Tras la confesión del DT Lionel Scaloni sobre haber padecido herpes zóster, especialistas locales explican los síntomas, riesgos y recomendaciones sobre esta enfermedad viral.
En los últimos días, los síntomas y consecuencias del herpes zóster volvieron a estar en el centro de la agenda luego de que el director técnico de la selección argentina de fútbol, Lionel Scaloni, confesara haber tenido esta infección al finalizar el Mundial en el que el equipo nacional se consagró campeón. “Me salió un herpes cuando el cuerpo se relajó”, dijo Scaloni, para remarcar luego que el cuerpo pasa facturas después de la tensión y el estrés.
La Capital consultó al infectólogo Mathías Lahitte, del área de Epidemiología de la Secretaría de Salud Pública de Rosario. El especialista explicó que el herpes zóster “es una enfermedad viral causada por el virus de la varicela, al que popularmente se lo llama culebrilla. La reactivación de ese virus (varicela zóster) produce el herpes. Por lo general, luego del episodio de varicela en la infancia, queda latente, como dormido en los ganglios, y luego, por algún motivo se genera una reactivación y aparece la lesión del zóster en un nervio, incluso en múltiples nervios”.
Según la Sociedad Argentina de Dermatología, se producen entre 50 mil y 100 mil casos al año en la Argentina, pero como no es una infección de denuncia obligatoria al sistema epidemiológico, los números son estimativos. Los médicos rosarinos y de la zona, ya sean clínicos, dermatólogos o infectólogos, aseguran que suelen ver a menudo en sus consultorios personas que llegan con este cuadro o con síntomas posteriores. “El herpes zóster puede aparecer en la región dorsal del cuerpo y muchas veces lo vemos también en los nervios craneales, en la cara”, comentó Lahitte.

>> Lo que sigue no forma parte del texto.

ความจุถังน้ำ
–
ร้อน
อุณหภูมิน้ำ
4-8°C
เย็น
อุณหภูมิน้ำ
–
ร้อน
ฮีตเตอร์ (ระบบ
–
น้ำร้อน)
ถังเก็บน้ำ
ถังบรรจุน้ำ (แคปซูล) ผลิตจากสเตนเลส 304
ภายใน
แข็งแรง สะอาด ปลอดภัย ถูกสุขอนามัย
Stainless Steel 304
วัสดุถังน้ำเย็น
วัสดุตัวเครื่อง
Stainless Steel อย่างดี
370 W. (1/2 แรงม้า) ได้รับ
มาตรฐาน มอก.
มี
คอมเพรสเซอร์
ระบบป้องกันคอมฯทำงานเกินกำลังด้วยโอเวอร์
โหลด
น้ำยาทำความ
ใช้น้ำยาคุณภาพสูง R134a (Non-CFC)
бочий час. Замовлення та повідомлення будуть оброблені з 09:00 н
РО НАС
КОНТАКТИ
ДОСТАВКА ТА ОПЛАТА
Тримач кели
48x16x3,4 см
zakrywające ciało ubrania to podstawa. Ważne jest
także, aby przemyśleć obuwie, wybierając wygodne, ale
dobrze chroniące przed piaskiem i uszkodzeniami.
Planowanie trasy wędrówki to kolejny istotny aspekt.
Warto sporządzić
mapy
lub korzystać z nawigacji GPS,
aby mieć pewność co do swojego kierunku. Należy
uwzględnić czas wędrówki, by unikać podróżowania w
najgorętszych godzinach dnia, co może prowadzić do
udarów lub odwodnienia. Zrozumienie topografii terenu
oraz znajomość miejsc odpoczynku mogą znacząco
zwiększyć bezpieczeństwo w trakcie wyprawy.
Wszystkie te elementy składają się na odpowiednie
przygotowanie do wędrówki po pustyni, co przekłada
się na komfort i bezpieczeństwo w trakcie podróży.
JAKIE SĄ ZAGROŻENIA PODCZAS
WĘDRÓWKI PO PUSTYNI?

Síntomas y edades más riesgosas
Sensación de hormigueo, picazón y enrojecimiento de la zona son las primeras señales. El infectólogo comentó que luego de los 50 años la aparición de esta enfermedad es más frecuente, y más en la tercera edad. “Una de cada tres personas van a tener algún episodio en la vida”, dijo el experto. También puede darse en quienes están inmunodeprimidos, por ejemplo personas que atraviesan un tratamiento oncológico de quimioterapia o con alguna droga que baje las defensas, o con enfermedades crónicas que predispongan a infecciones.
Se caracteriza por un comienzo con hormigueo, sensación de ardor en la zona afectada, picazón, mayor sensibilidad de la piel y luego aparecen lesiones vesiculares, como en ramillete, con una base colorada, eritematosa. “Esta es la característica de la lesión ya evidente, pero a veces solo aparece el dolor por la afectación de la mielina que recubre los nervios”.
¿Y si se complica?
Como posible complicación, “puede aparecer la neuralgia posherpética, que es un dolor fuerte en la zona”, dijo el médico. “Es el compromiso nervioso posterior, que requiere analgésicos y que es un dolor prolongado. Muchas veces necesitamos otras drogas como opioides, o antineuríticas”, por la magnitud del malestar, detalló el infectólogo. Además pueden infectarse las lesiones con alguna bacteria, enumeró Lahitte. En menor medida, pero posible, se encuentra la afectación del sistema nervioso central como si fuese una “meningoencefalitis”, y en ocasiones, “alteración visual en caso de afectar los nervios craneales, una rama oftálmica”.
Quiénes deben vacunarse
Las vacunas para adultos no están disponibles en el calendario nacional y gratuito. Por eso, cada persona debería consultar con su médico de cabecera si recomienda que se aplique alguna de las dos vacunas que están en el mercado para minimizar el impacto de esta enfermedad, en especial la neuralgia posherpes, y además disminuir los episodios recurrentes.